| Exercise brief |
If a line holds the word "Morale", copy it from the entries.

****************

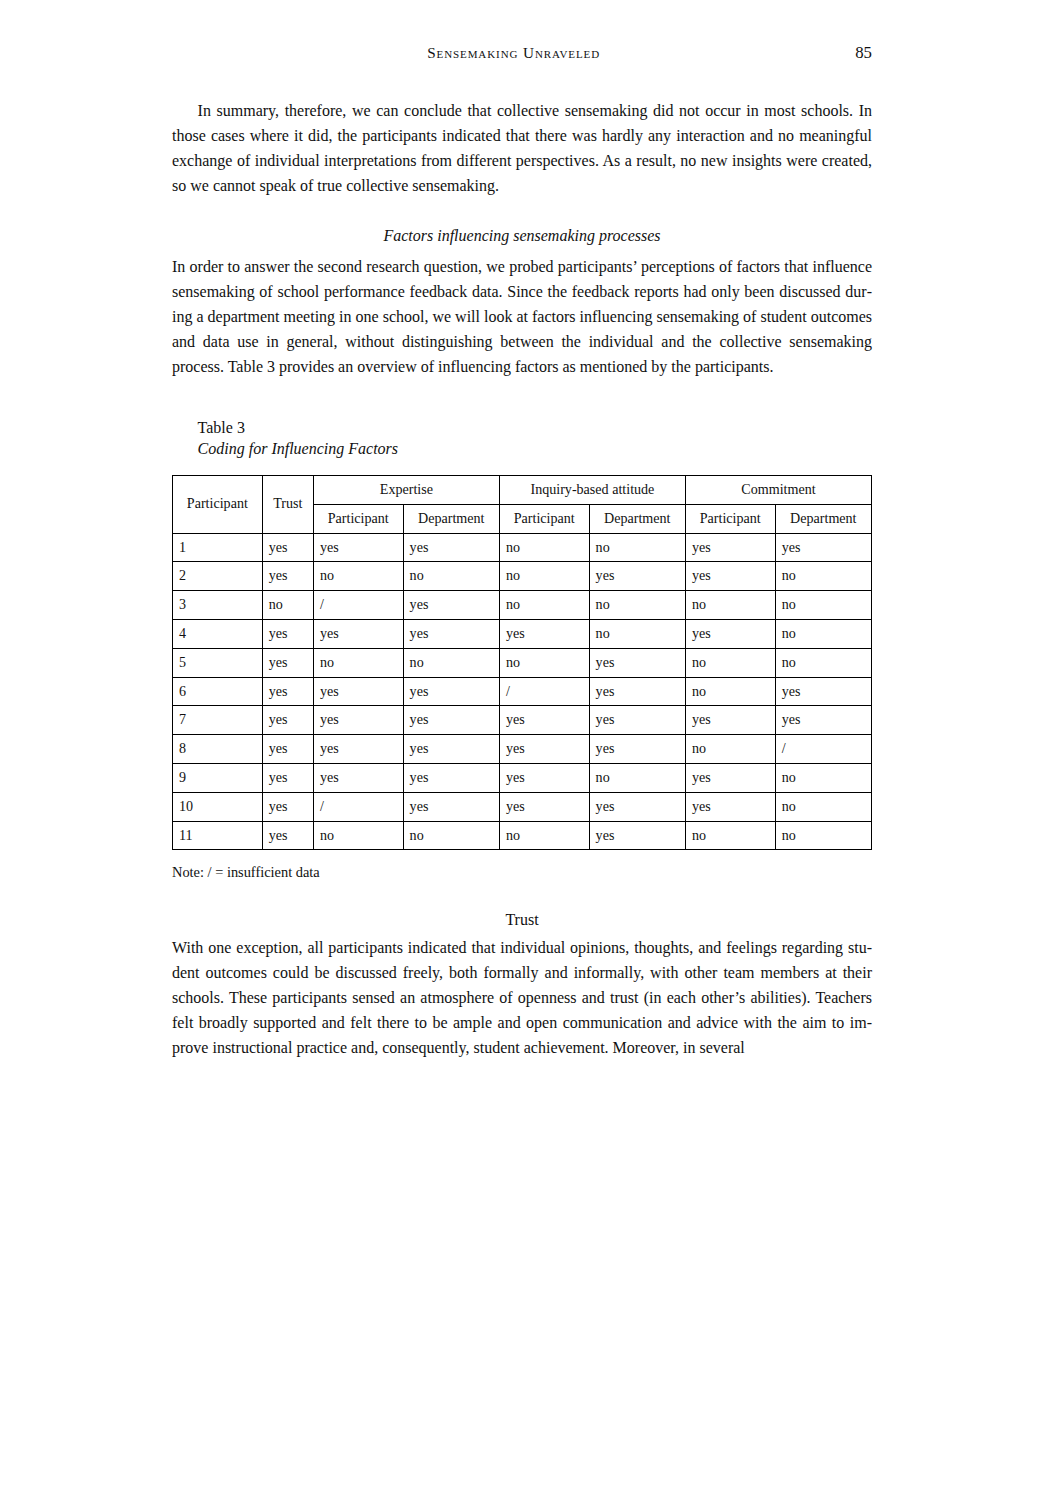Sensemaking Unraveled 85
In summary, therefore, we can conclude that collective sensemaking did not occur in most schools. In those cases where it did, the participants indicated that there was hardly any interaction and no meaningful exchange of individual interpretations from different perspectives. As a result, no new insights were created, so we cannot speak of true collective sensemaking.
Factors influencing sensemaking processes
In order to answer the second research question, we probed participants’ perceptions of factors that influence sensemaking of school performance feedback data. Since the feedback reports had only been discussed during a department meeting in one school, we will look at factors influencing sensemaking of student outcomes and data use in general, without distinguishing between the individual and the collective sensemaking process. Table 3 provides an overview of influencing factors as mentioned by the participants.
Table 3 Coding for Influencing Factors
| Participant | Trust | Expertise | Inquiry-based attitude | Commitment |
| --- | --- | --- | --- | --- |
| Participant | Department | Participant | Department | Participant | Department |
| 1 | yes | yes | yes | no | no | yes | yes |
| 2 | yes | no | no | no | yes | yes | no |
| 3 | no | / | yes | no | no | no | no |
| 4 | yes | yes | yes | yes | no | yes | no |
| 5 | yes | no | no | no | yes | no | no |
| 6 | yes | yes | yes | / | yes | no | yes |
| 7 | yes | yes | yes | yes | yes | yes | yes |
| 8 | yes | yes | yes | yes | yes | no | / |
| 9 | yes | yes | yes | yes | no | yes | no |
| 10 | yes | / | yes | yes | yes | yes | no |
| 11 | yes | no | no | no | yes | no | no |
Note: / = insufficient data
Trust
With one exception, all participants indicated that individual opinions, thoughts, and feelings regarding student outcomes could be discussed freely, both formally and informally, with other team members at their schools. These participants sensed an atmosphere of openness and trust (in each other’s abilities). Teachers felt broadly supported and felt there to be ample and open communication and advice with the aim to improve instructional practice and, consequently, student achievement. Moreover, in several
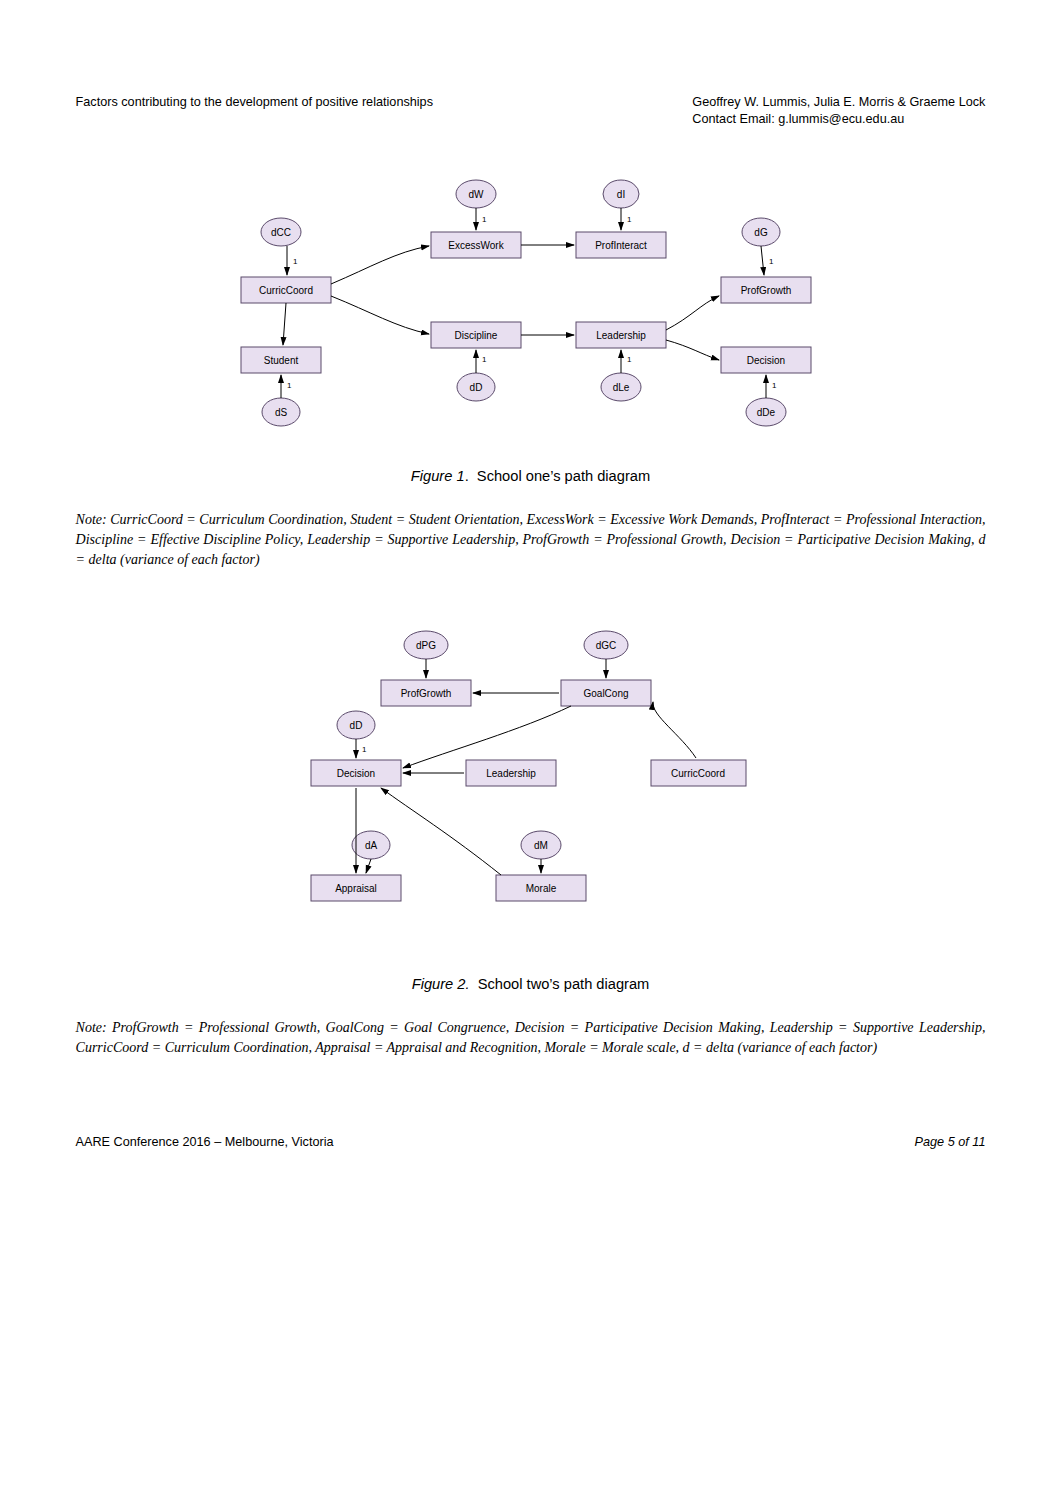Factors contributing to the development of positive relationships
Geoffrey W. Lummis, Julia E. Morris & Graeme Lock
Contact Email: g.lummis@ecu.edu.au
dCC dW dI dG dS dD dLe dDe CurricCoord Student ExcessWork ProfInteract Discipline Leadership ProfGrowth Decision 1 1 1 1 1 1 1 1
Figure 1. School one’s path diagram
Note: CurricCoord = Curriculum Coordination, Student = Student Orientation, ExcessWork = Excessive Work Demands, ProfInteract = Professional Interaction, Discipline = Effective Discipline Policy, Leadership = Supportive Leadership, ProfGrowth = Professional Growth, Decision = Participative Decision Making, d = delta (variance of each factor)
dPG dGC dD dA dM ProfGrowth GoalCong Decision Leadership CurricCoord Appraisal Morale 1
Figure 2. School two’s path diagram
Note: ProfGrowth = Professional Growth, GoalCong = Goal Congruence, Decision = Participative Decision Making, Leadership = Supportive Leadership, CurricCoord = Curriculum Coordination, Appraisal = Appraisal and Recognition, Morale = Morale scale, d = delta (variance of each factor)
AARE Conference 2016 – Melbourne, Victoria
Page 5 of 11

****************

| Task output |
dPG dGC dD dA dM ProfGrowth GoalCong Decision Leadership CurricCoord Appraisal Morale 1
Note: ProfGrowth = Professional Growth, GoalCong = Goal Congruence, Decision = Participative Decision Making, Leadership = Supportive Leadership, CurricCoord = Curriculum Coordination, Appraisal = Appraisal and Recognition, Morale = Morale scale, d = delta (variance of each factor)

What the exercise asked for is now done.